The lenders are funding some developers at more than double the interest rate for the same type of loans that banks were providing just a few months earlier, a reflection of how some construction firms have been forced outside the regular banking system to secure financing.
“Effectively, the risk hasn’t changed, but the pricing today is about 12 per cent, not the six per cent that banks were charging 12 months ago – so you are getting very attractive spreads of almost double in this space,” said Martin Scott, the Australian head of the Swiss-based Partners Group, an investment manager with some US$65 billion in assets.
The lenders are generally attracted to developers with pre-sold apartments in otherwise unfinished projects. There are no figures on the size of this market, but Dan Simmons, a Hong Kong-based partner with hedge fund OCP Asia, which is providing funding, estimates it is worth tens of billions of dollars.
The broader shadow banking market in Australia is about seven per cent of total financial assets, the country’s central bank says.

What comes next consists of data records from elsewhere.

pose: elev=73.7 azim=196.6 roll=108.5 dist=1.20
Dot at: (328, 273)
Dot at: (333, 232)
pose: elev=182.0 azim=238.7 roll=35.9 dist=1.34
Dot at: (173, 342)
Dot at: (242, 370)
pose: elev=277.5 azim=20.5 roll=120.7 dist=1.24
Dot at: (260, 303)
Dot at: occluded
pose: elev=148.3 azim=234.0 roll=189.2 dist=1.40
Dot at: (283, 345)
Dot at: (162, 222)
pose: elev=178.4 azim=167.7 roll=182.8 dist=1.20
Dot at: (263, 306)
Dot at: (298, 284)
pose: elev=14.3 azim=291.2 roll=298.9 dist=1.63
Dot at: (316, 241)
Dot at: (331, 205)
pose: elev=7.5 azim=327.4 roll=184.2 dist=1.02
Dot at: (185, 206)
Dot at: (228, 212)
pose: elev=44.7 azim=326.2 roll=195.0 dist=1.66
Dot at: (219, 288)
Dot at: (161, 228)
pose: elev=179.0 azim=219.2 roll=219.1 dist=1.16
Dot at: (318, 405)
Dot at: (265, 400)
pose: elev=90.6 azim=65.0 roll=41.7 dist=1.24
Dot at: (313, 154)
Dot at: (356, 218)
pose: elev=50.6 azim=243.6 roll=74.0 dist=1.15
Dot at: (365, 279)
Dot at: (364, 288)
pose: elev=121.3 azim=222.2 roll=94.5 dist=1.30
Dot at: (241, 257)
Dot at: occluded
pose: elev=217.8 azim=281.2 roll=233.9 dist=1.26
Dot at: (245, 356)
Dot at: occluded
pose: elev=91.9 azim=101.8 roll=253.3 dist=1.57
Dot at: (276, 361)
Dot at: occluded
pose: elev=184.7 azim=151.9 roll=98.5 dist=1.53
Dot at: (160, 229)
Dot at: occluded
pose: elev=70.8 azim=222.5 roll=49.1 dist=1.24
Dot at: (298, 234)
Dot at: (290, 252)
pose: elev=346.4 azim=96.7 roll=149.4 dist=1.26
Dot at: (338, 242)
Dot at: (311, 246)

Australia’s home prices doubled in the 12 years to the end of 2016 so last year, Australia’s regulators imposed measures that forced banks to take fewer lending risks and made securing mortgages for investors, particularly foreign investors, more difficult.
That caused a sharp pullback in construction lending by mainstream banks and once rampant buying interest from Chinese flittered away, hitting developers and opening up a funding gap.
Feeling the squeeze from the measures, Australia’s only listed developer, McGrath, issued a profit warning last month.
In a global low-rate environment, the likes of Kohlberg Kravis Roberts & Co, Goldman Sachs and Nomura have joined local firms including Qualitas, Alceon Group, and Wingate Group to lend senior debt to real estate developments, according to market sources.
“All the big PE funds are bringing their special-sits (situations) groups in to fill this funding gap, because effectively these are equity-type returns in debt positions,”Scott said.
Partners Group secured annual returns of close to 15 per cent by providing senior debt to two pre-sold projects in Brisbane and Melbourne, Mr Scott said.
He declined to identify the projects because they were private. But he said one of them had been unable to secure bank loans because many of its apartments had been pre-sold to Chinese buyers, who are finding it more difficult to take money out of China because of tight capital controls and who face stiff taxes on purchasing new property from Australian authorities.
Regional hedge funds, such as OCP Asia, are also swooping in.
OCP’s Simmons said its multi-billion dollar fund had invested over A$600 million (S$610.26 million) in senior debt in construction projects, securing returns in excess of 15 per cent.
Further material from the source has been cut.